Boretto, port à la faune incroyable
Le voyage commence à Polesine Parmense, une ville de la plaine du Pô à la frontière entre Parme et Plaisance. Ce choix n'est pas fortuit, mais dicté par le palais : la localité abrite, en effet, le musée du Culatello, inclus dans le circuit des Musées de la nourriture. Avant de s'embarquer, il est obligatoire de s'arrêter sur le site et à la table d' Al Cavallino Bianco, une ancienne taverne fréquentée depuis le début du XXe siècle par ceux qui attendaient le ferry pour rejoindre la rive opposée.
Depuis le port, le fleuve avance en larges courbes : la sensation de voyager au fil de l'eau parmi les peupliers, les langues de sable et les vols de mouettes est agréable. Après le premier pont, voici l'île Pescaroli, petit centre fluvial, en marge duquel se dresse le sanctuaire de la Madonna della Fiducia.
Après l' embouchure du Taro, vous naviguerez le long d'un tronçon pittoresque, jusqu'à l'île de Maria Luigia, dédiée à la duchesse de Parme. Arrêt nocturne à Boretto.
Borgoforte, ancienne forteresse de Mantoue
On repart de Boretto, après une visite du musée de la navigation. Le fleuve se dirige vers le nord, offrant des vues tropicales : des colonies de hérons avec des centaines de nids suspendus entre les saules, des mouettes, des aigrettes et des nitticores qui filent dans le ciel. À quelques kilomètres, vous arriverez à Dosolo, dans la basse Mantoue.
Ensuite, glissez entre les îlots d'un tronçon très vert : au confluent de l'Oglio, remontez la rivière jusqu'au pont historique de bateaux. Regagnez le Pô et naviguez sans souci jusqu'à Borgoforte, pour repartir le lendemain.
Sermide, sur la rive droite du Pô
L'itinéraire se poursuit depuis Borgoforte, cœur du commerce fluvial à l'époque des Gonzague. Arrêtez-vous à San Benedetto Po, pour visiter la splendide abbaye de Polirone, chef-d'œuvre de la Renaissance. Après l' embouchure du Mincio, remontez le fleuve et naviguez vers Ostiglia, puis vers Revere : admirez la reconstruction flottante du moulin du Pô.
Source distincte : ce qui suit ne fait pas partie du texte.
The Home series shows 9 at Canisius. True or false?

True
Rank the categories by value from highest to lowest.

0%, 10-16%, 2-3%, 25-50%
Destinations suivantes : l'île Boschina et l'île Boscone, avec les grands chênes de plaine. Le fleuve décrit une boucle profonde et s'étend vers Sermide, destination pour la nuit.
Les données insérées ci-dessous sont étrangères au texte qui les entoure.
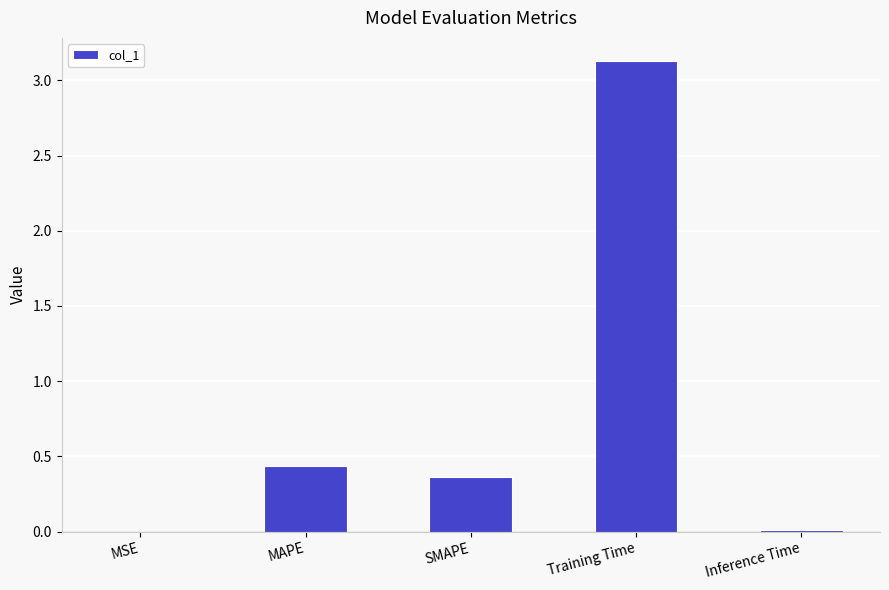

What is the maximum value shown in the chart?

3.1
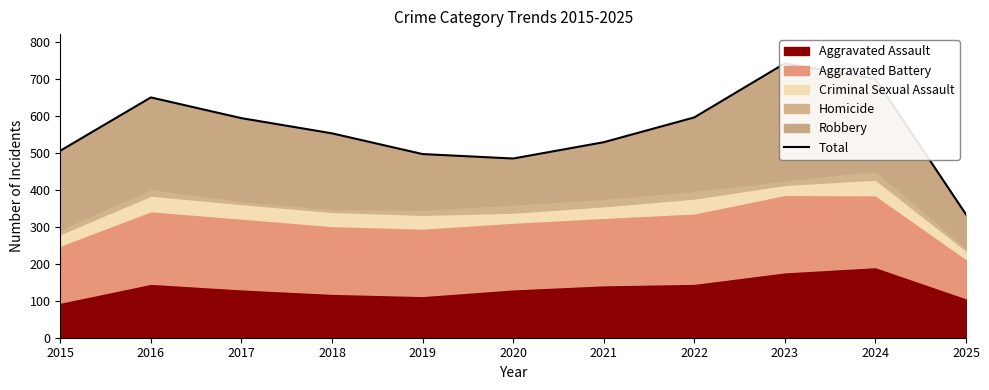

How many values are below 552?

5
Crespino, patrie du Musée des Eaux
De Sermide, la feuille de route prévoit un débarquement à Stellata, avec une visite de la jolie petite forteresse qui garde le fleuve. Ensuite, direction l' île Bianca, une oasis naturelle documentée depuis le XVIe siècle. Après avoir traversé le pont de l'autoroute Padoue-Bologne, vous vous dirigerez vers Ferrare, baignée par la branche la plus basse du delta du Pô, puis vers Crespino, sur la rive vénitienne, sur la verticale de Rovigo, où vous passerez la nuit après une visite au Musée des Eaux.
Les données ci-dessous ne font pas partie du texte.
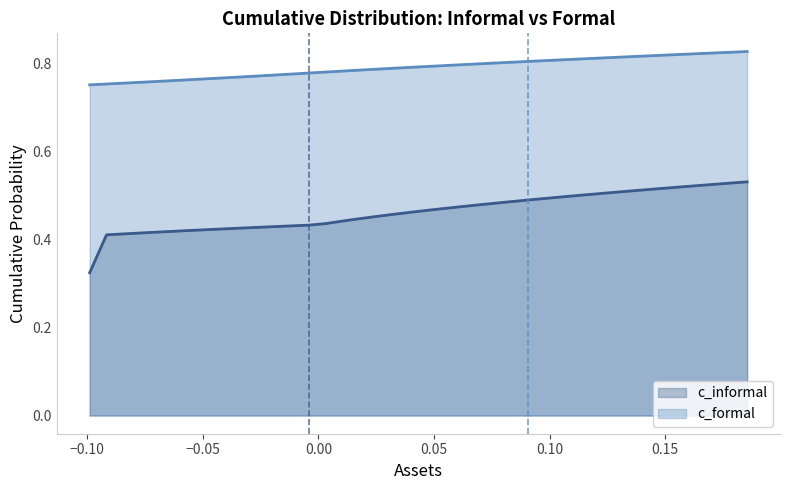

What is the minimum value shown in the chart?

0.3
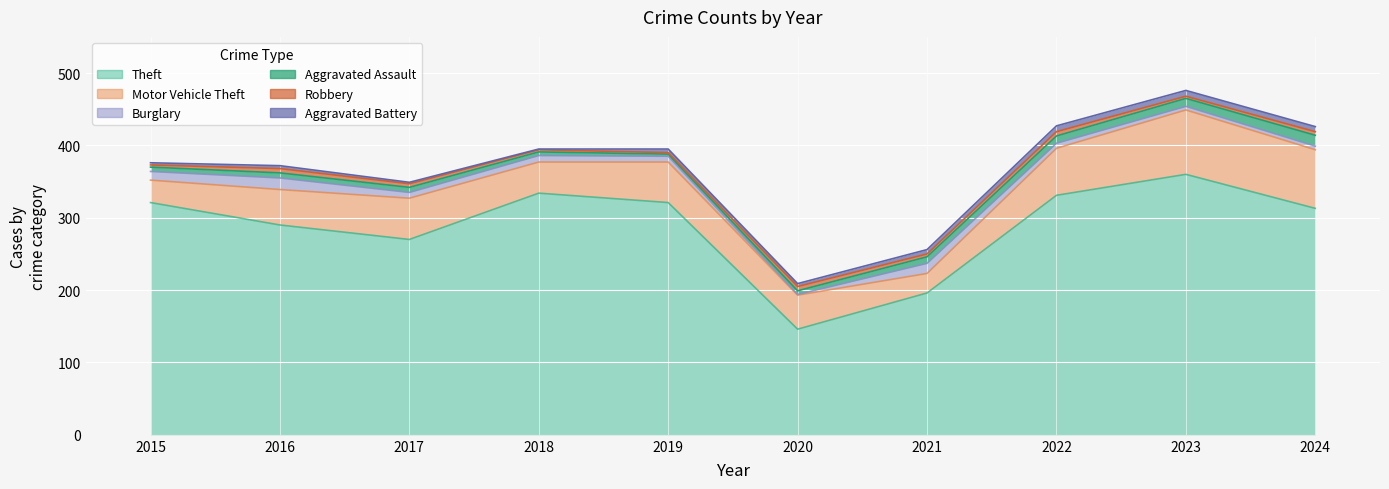

What is the value of the Theft point at the 7th from the left?

196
Gorino, où la rivière embrasse la mer
En partant de bonne heure de Crespino, vous gagnerez le centre du Pô, en direction de la plaine inondable de Villanova Marchesana. Au seuil du grand delta, vous dévierez vers le Po di Goro. Descendez à terre à Ariano et continuez à pied jusqu'à Massenzatica, où vous pourrez admirer les dunes fossiles, témoins du littoral à l'époque romaine. Remontez à bord et regardez autour de vous : chaque virage est un vol d'oiseaux, dont beaucoup sont des migrateurs transsahariens. Débarquez à Gorino, pour la dernière nuit.
Phare du Bacucco, débarquement sur l'île de l'amour
La descente du Pô est terminée : de Gorino, parcourez encore quelques kilomètres et l'Adriatique vous attend. Les hérons rouges sur les roseaux, les langues de sable soumises à la marée, la brise salée qui souffle légèrement vous accompagnent jusqu'à la Sacca di Goro, une crique profonde cultivée avec des palourdes et des mollusques. Soleil, mouettes et cormorans : un paysage de conte de fées. Prenez terre au phare du Bacucco: on l'appelle l' île de l'amour et il est facile de comprendre pourquoi. Terminez votre traversée dans un cadre de pure magie.